Hier geht es zu unserer Erstberichterstattung

Die Kühe und Kälber seien im Stall gewesen und die Pferde auf Wiesen, die weit genug weg vom Feuer lagen, dass sie gar nicht mitbekommen hätten. Eigentlich hätte sie einige Pferde am Freitagabend noch auf eine andere Weide näher beim Brandort bringen wollen, aber das hätte dann, glücklicherweise, doch nicht mehr geklappt. 

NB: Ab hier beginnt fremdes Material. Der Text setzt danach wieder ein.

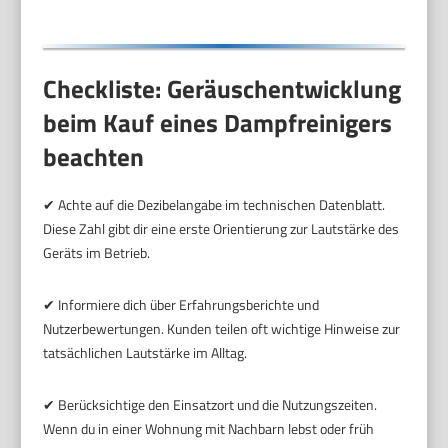
3653
Checkliste: Geräuschentwicklung
beim Kauf eines Dampfreinigers
beachten
✔ Achte auf die Dezibelangabe im technischen Datenblatt.
Diese Zahl gibt dir eine erste Orientierung zur Lautstärke des
Geräts im Betrieb.
✔ Informiere dich über Erfahrungsberichte und
Nutzerbewertungen. Kunden teilen oft wichtige Hinweise zur
tatsächlichen Lautstärke im Alltag.
✔ Berücksichtige den Einsatzort und die Nutzungszeiten.
Wenn du in einer Wohnung mit Nachbarn lebst oder früh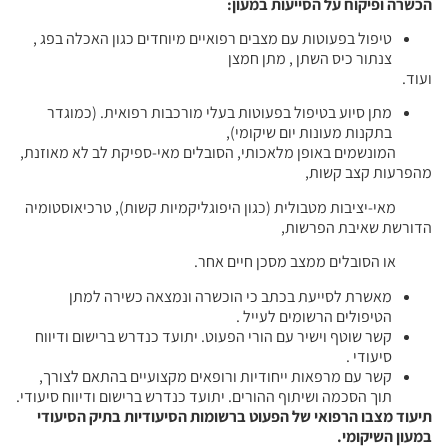
הכשרה ופיקוח על הסייעות במעון:
טיפול בפעוטות עם מצבים רפואיים מיוחדים כגון האכלה בפג ,
צנתור כיס השתן , מתן חמצן
ועוד.
מתן סיוע בטיפול בפעוטות בעלי מורכבות רפואית. (כמוגדר
בתקנות מעונות יום שיקומי),
המונשמים באופן מלאכותי, הסובלים מאי-ספיקת לב לא מאוזנת,
מהפרעות קצב קשות,
מאי-יציבות מטבולית (כגון היפוגליקמיות קשות), טרכיאוסטומיה
הדורשת שאיבת הפרשות,
או הסובלים ממצב מסכן חיים אחר.
מאשרת לסייעת בכתב כי הוכשרה ונמצאה כשירה למתן
הטיפולים הרשומים לעייל .
קשר שוטף וישיר עם הורי הפעוט. יתועד כנדרש ברישום ודיווח
סיעודי .
קשר עם מרפאות ייחודיות ורופאים מקצועיים בהתאם לצורך,
תוך הסכמה ושיתוף ההורים. יתועד כנדרש ברישום ודיווח סיעודי.
תיעוד מצבו הרפואי של הפעוט ברשומות הסיעודיות בתיק הסיעודי
במעון השיקומי.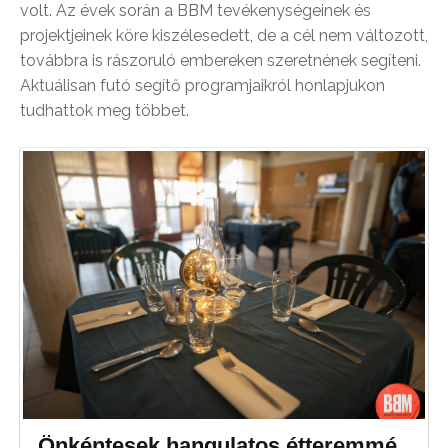
volt. Az évek során a BBM tevékenységeinek és
projektjeinek köre kiszélesedett, de a cél nem változott,
továbbra is rászoruló embereken szeretnének segíteni.
Aktuálisan futó segítő programjaikról honlapjukon
tudhattok meg többet.
Önkéntesek hangulatos étteremmé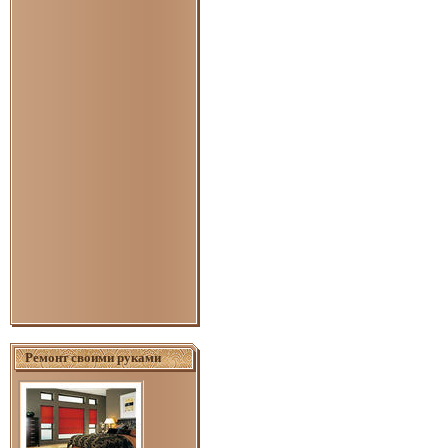
Ремонт своими руками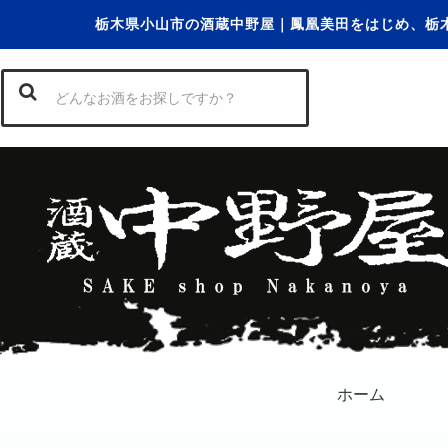
栃木県小山市の酒蔵中野屋｜鳳凰美田をはじめ、栃
ホーム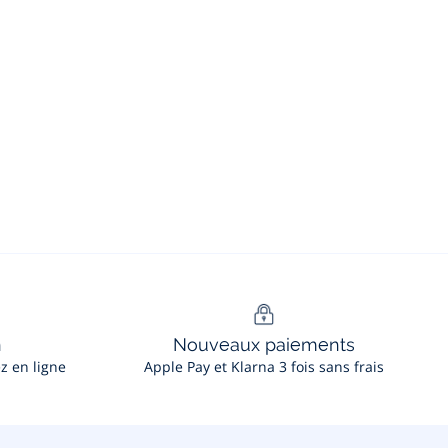
n
Nouveaux paiements
ez en ligne
Apple Pay et Klarna 3 fois sans frais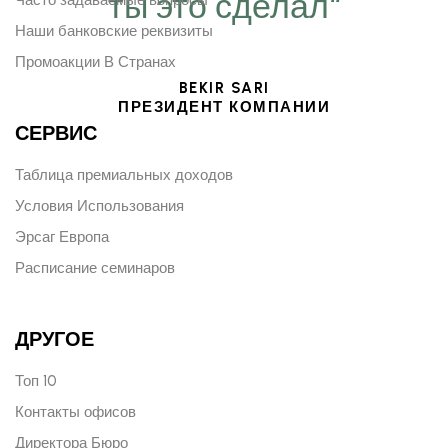
ты это сделал“
Наши банковские реквизиты
Промоакции В Странах
BEKIR SARI
ПРЕЗИДЕНТ КОМПАНИИ
СЕРВИС
Таблица премиальных доходов
Условия Использования
Эрсаг Европа
Расписание семинаров
ДРУГОЕ
Топ 10
Контакты офисов
Директора Бюро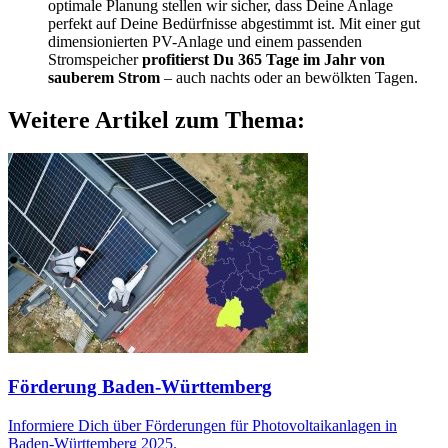
optimale Planung stellen wir sicher, dass Deine Anlage
perfekt auf Deine Bedürfnisse abgestimmt ist. Mit einer gut
dimensionierten PV-Anlage und einem passenden
Stromspeicher
profitierst Du 365 Tage im Jahr von
sauberem Strom
– auch nachts oder an bewölkten Tagen.
Weitere Artikel zum Thema:
Förderung Baden-Württemberg
Informiere Dich über Förderungen für Photovoltaikanlagen in
Baden-Württemberg 2025.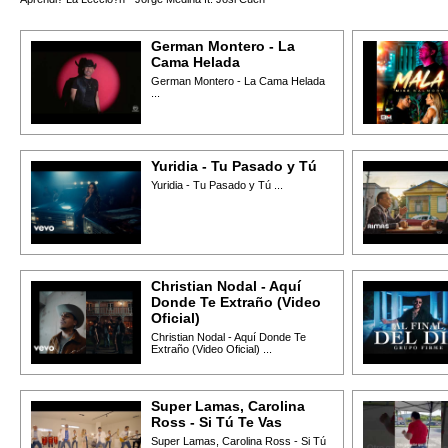
German Montero - La
Cama Helada
German Montero - La Cama Helada
...
Yuridia - Tu Pasado y Tú
Yuridia - Tu Pasado y Tú ...
Christian Nodal - Aquí
Donde Te Extraño (Video
Oficial)
Christian Nodal - Aquí Donde Te
Extraño (Video Oficial) ...
Super Lamas, Carolina
Ross - Si Tú Te Vas
Super Lamas, Carolina Ross - Si Tú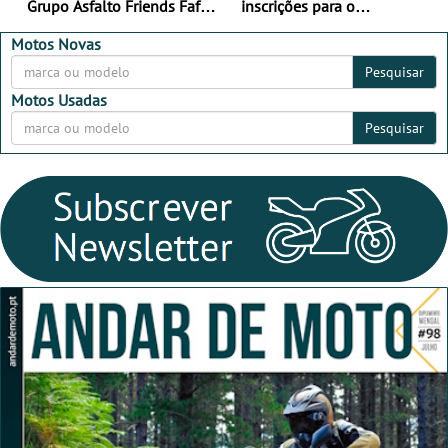
Grupo Asfalto Friends Fafe,
inscrições para o
dia 26 de setembro de
MotorBeach Rally Raid
2026
2026
Motos Novas
Pesquisar
Motos Usadas
Pesquisar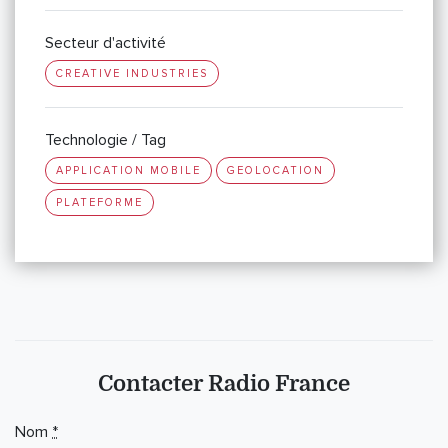
Secteur d'activité
CREATIVE INDUSTRIES
Technologie / Tag
APPLICATION MOBILE
GEOLOCATION
PLATEFORME
Contacter Radio France
Nom
*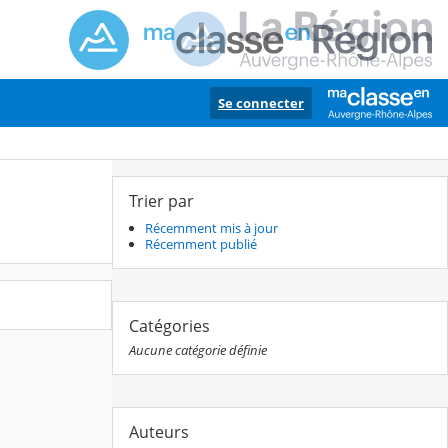
Se connecter
Trier par
Récemment mis à jour
Récemment publié
Catégories
Aucune catégorie définie
Auteurs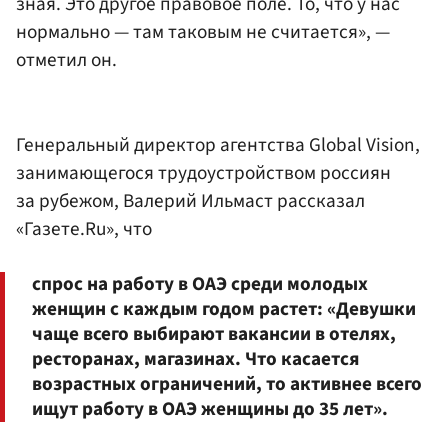
зная. Это другое правовое поле. То, что у нас
нормально — там таковым не считается», —
отметил он.
Генеральный директор агентства Global Vision,
занимающегося трудоустройством россиян
за рубежом, Валерий Ильмаст рассказал
«Газете.Ru», что
спрос на работу в ОАЭ среди молодых
женщин с каждым годом растет: «Девушки
чаще всего выбирают вакансии в отелях,
ресторанах, магазинах. Что касается
возрастных ограничений, то активнее всего
ищут работу в ОАЭ женщины до 35 лет».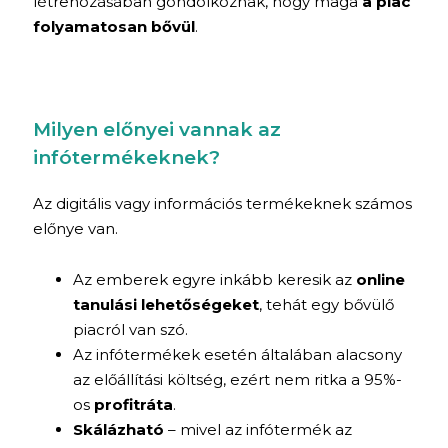
létrehozásában gondolkoznak, hogy maga
a piac
folyamatosan bővül
.
Milyen előnyei vannak az
infótermékeknek?
Az digitális vagy információs termékeknek számos
előnye van.
Az emberek egyre inkább keresik az
online
tanulási lehetőségeket
, tehát egy bővülő
piacról van szó.
Az infótermékek esetén általában alacsony
az előállítási költség, ezért nem ritka a 95%-
os
profitráta
.
Skálázható
– mivel az infótermék az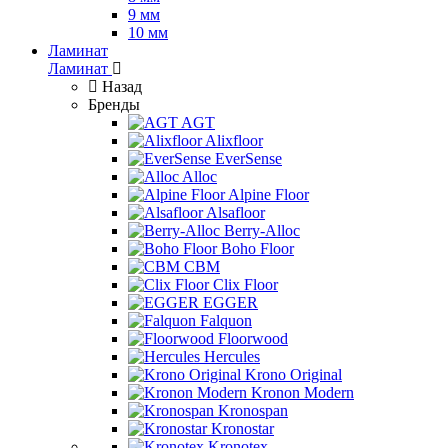
9 мм
10 мм
Ламинат
Ламинат
Назад
Бренды
AGT
Alixfloor
EverSense
Alloc
Alpine Floor
Alsafloor
Berry-Alloc
Boho Floor
CBM
Clix Floor
EGGER
Falquon
Floorwood
Hercules
Krono Original
Kronon Modern
Kronospan
Kronostar
Kronotex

Verbrannt sei mit dem Stroh allerdings der Wintervorrat an Futter für die Pferde für anderthalb Jahre, sagt Kirsten Piepenstock. Ob das in dieser Qualität wiederbeschafft werden kann, weiß sie jetzt noch nicht. Ihr

Mann habe das Stroh eigens in Lünen gekauft, selbst gepresst und abgeholt. Viel Arbeit, die nun auch vergeblich war. Dankbar ist Kirsten Piepenstock für die Hilfsbereitschaft und die Aufmerksamkeit der Nachbarn mitten in der Nacht, die die Feuerwehr alarmiert hätten.

Ein Nachbar habe vergeblich versucht, bei der Familie anzurufen und sich dann kurzerhand ins Auto gesetzt, um die schlafenden Piepenstocks wachzuklingeln.